‘Content’ is understood as all the original materials and the digital files that are extracted from them. The creation of content is the basis of every digitization project. Its specifications depend on the aims of the project. This could be the on line presentation of image and/or text, but also the preservation of fragile library- and archive materials.

Content that has been created – depending on the source materials (image or text) - may consist of:

  • one master file;
  • one or more derivative files;
  • machine-readable text files of the page;
  • metadata (descriptive, structural and technical).

Image files

A distinction is made between two types of image files: master files and derivative files. The master files are the basis for all subsequent manipulations. Frequently used file formats for masters are: TIFF 6.0, TIFF LZW, JPEG quality 10, JPEG2000, PNG. Derivative files are required for presentation on the internet and – in case of text files – as ‘intermediate’ for improving OCR-results. JPEG and searchable PDF are the most commonly used formats for derivatives.

The quality of the master files is determined by the degree to which they are true representations of the originals. To evaluate the quality different specifications like e.g. bit depth, resolution, file format and compression are elementary. Quality managers systematically check the images and – together with the supplier that produces the master files – provide input for the optimal fine-tuning of hard- and software.
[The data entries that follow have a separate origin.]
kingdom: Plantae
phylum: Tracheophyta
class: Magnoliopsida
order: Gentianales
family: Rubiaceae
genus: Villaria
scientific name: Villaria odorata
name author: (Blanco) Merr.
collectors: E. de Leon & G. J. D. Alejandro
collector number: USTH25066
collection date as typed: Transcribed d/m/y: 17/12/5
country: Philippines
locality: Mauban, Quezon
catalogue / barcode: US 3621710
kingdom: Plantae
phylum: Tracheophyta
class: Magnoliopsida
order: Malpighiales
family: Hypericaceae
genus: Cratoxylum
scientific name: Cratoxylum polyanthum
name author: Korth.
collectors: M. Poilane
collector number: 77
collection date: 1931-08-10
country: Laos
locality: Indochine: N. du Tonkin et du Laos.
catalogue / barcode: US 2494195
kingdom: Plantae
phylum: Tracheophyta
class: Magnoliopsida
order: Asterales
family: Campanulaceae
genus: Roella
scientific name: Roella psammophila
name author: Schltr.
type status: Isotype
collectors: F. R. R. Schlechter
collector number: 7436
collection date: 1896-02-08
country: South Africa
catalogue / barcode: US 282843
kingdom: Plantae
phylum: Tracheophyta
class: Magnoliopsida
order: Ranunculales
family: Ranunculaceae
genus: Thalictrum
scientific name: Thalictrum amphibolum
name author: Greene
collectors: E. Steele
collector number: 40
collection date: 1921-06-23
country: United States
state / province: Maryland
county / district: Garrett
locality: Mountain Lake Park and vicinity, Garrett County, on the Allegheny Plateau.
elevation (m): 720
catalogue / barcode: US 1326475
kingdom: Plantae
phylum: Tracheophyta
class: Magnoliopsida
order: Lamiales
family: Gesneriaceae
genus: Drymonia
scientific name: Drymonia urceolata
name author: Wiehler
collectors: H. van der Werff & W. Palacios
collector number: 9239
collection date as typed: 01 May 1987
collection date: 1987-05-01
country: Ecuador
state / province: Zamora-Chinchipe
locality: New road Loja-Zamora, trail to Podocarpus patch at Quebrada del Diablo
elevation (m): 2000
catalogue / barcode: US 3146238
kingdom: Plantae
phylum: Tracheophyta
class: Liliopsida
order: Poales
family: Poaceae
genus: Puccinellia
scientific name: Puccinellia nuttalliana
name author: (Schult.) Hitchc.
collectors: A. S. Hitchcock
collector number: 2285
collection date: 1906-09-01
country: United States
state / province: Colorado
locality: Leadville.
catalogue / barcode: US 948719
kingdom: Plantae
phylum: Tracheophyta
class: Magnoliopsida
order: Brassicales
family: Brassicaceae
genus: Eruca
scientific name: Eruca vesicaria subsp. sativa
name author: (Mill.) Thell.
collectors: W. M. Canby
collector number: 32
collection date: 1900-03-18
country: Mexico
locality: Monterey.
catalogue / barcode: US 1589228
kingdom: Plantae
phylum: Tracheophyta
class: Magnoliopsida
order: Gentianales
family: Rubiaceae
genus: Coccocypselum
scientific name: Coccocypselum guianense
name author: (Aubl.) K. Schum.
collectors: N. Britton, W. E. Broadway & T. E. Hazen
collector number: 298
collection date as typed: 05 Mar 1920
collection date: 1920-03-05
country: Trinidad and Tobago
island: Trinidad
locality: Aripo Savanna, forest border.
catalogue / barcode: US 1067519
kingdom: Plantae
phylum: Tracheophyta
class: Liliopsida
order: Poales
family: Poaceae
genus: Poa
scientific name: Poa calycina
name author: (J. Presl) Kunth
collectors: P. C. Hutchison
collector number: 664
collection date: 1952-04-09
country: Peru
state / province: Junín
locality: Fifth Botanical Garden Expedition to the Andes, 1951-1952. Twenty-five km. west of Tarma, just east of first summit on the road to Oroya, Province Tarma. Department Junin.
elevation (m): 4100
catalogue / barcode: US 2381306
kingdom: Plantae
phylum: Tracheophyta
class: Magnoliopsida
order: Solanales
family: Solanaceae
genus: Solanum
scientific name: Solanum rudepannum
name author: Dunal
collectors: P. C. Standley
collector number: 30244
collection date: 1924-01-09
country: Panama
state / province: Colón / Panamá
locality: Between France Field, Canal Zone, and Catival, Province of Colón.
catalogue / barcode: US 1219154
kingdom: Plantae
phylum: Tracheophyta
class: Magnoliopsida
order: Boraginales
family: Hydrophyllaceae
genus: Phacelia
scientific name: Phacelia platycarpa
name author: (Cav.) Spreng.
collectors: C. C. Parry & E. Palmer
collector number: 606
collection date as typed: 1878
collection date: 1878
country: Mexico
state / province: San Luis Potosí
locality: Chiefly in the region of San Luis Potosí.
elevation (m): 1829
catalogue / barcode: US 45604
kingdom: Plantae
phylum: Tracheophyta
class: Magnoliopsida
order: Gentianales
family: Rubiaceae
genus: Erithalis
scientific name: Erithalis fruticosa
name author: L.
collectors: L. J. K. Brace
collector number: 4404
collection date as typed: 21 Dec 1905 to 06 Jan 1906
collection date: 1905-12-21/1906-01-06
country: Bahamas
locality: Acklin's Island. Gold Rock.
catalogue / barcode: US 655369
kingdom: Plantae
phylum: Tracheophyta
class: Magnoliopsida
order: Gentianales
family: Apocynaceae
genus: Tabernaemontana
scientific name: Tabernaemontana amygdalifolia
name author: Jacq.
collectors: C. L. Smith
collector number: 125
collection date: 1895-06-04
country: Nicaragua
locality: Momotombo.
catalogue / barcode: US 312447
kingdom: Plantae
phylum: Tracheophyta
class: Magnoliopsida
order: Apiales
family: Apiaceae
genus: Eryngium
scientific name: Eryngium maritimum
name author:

The Koninklijke Bibliotheek did research on the file formats in relation to the storage of master files (see  report pdf). As a consequence of the ever growing required storage capacity it has been decided to choose JPEG2000 as the preferred file format for master files.

Metadata

The descriptive and structural metadata serve the search-and-retrieval functionality on the website. Descriptive metadata contain bibliographical data like author, title or date of publication. Structural metadata provide information on the structure of the file like: numbering, pages, paragraphs, indexes and table of contents. They also record the interrelationship between the materials, like a chapter in a book or an image from a specific document. Technical metadata describe the technical characteristics of the master files, like data on the scanner used, the resolution, bit depth, colour and source of illumination. For storing metadata a number of standard formats are used.